*Instructions for the task*:
Turn everything from the line containing "When dino receives" down through the line containing "order of registration." into a Markdown table with two columns, Number and Line, one line per table entry, numbered in order. Leave out blank lines.

*Data in this exercise*:

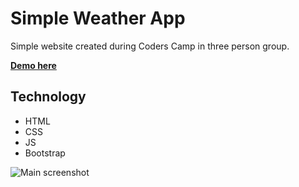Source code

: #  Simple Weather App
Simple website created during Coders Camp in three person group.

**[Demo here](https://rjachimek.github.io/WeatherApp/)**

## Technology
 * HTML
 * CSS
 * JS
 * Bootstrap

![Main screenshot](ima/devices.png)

==

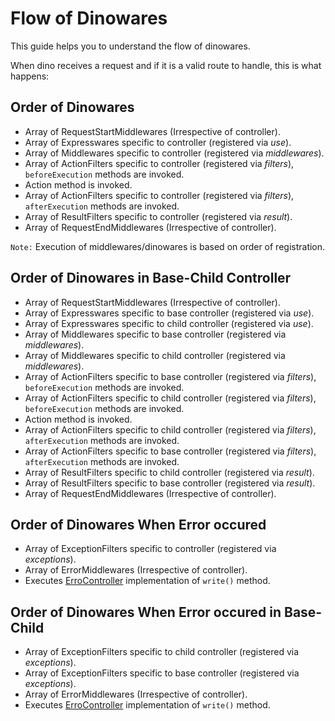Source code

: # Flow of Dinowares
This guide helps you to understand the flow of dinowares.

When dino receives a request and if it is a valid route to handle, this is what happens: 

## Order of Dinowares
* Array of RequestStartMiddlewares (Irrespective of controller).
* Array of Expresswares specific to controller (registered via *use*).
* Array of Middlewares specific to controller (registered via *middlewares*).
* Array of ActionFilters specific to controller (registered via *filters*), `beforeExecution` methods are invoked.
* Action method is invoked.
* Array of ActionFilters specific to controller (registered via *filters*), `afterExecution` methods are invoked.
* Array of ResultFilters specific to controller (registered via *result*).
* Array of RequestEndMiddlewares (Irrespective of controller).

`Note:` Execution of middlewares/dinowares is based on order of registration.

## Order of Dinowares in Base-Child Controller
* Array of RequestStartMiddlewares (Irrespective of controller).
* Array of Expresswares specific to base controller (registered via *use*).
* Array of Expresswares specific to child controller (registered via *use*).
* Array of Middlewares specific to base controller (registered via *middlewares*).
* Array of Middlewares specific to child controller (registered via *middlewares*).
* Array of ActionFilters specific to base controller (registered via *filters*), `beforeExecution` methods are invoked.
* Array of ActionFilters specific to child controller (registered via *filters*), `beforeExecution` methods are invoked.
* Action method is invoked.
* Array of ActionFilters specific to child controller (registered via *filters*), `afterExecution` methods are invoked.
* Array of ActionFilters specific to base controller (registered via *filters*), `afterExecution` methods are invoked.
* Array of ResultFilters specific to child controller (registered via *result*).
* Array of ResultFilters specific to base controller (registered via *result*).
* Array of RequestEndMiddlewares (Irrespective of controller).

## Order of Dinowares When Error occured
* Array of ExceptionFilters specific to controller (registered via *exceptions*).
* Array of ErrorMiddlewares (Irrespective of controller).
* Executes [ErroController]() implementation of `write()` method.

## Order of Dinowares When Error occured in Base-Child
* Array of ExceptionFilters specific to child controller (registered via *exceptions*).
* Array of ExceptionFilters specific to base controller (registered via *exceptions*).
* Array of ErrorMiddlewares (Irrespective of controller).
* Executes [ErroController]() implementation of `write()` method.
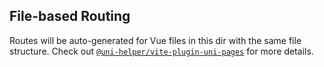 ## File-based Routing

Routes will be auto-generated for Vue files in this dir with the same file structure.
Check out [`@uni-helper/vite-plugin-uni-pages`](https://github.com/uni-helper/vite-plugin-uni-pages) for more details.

*Answer below*:
| Number | Line |
|---|---|
| 1 | When dino receives a request and if it is a valid route to handle, this is what happens:  |
| 2 | ## Order of Dinowares |
| 3 | * Array of RequestStartMiddlewares (Irrespective of controller). |
| 4 | * Array of Expresswares specific to controller (registered via *use*). |
| 5 | * Array of Middlewares specific to controller (registered via *middlewares*). |
| 6 | * Array of ActionFilters specific to controller (registered via *filters*), `beforeExecution` methods are invoked. |
| 7 | * Action method is invoked. |
| 8 | * Array of ActionFilters specific to controller (registered via *filters*), `afterExecution` methods are invoked. |
| 9 | * Array of ResultFilters specific to controller (registered via *result*). |
| 10 | * Array of RequestEndMiddlewares (Irrespective of controller). |
| 11 | `Note:` Execution of middlewares/dinowares is based on order of registration. |